Retype the text in the material below character for character, keeping every line as it appears. Leave the pictures out of your answer.

BEGIN Records to use

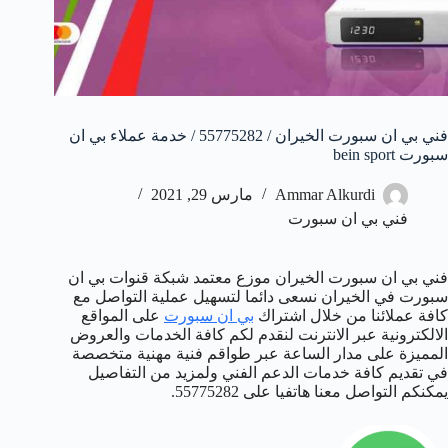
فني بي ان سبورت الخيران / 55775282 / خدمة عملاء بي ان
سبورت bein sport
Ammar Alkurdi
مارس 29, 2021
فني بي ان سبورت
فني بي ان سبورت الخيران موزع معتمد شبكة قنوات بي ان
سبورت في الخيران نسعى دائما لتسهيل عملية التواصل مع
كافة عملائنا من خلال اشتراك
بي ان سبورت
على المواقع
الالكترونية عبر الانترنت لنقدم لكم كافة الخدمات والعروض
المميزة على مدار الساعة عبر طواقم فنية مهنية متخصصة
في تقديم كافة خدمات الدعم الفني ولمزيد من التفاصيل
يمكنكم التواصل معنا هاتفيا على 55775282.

END Records to use

### Answer for this exercise
فني بي ان سبورت الخيران / 55775282 / خدمة عملاء بي ان
سبورت bein sport
Ammar Alkurdi
مارس 29, 2021
فني بي ان سبورت
فني بي ان سبورت الخيران موزع معتمد شبكة قنوات بي ان
سبورت في الخيران نسعى دائما لتسهيل عملية التواصل مع
كافة عملائنا من خلال اشتراك
بي ان سبورت
على المواقع
الالكترونية عبر الانترنت لنقدم لكم كافة الخدمات والعروض
المميزة على مدار الساعة عبر طواقم فنية مهنية متخصصة
في تقديم كافة خدمات الدعم الفني ولمزيد من التفاصيل
يمكنكم التواصل معنا هاتفيا على 55775282.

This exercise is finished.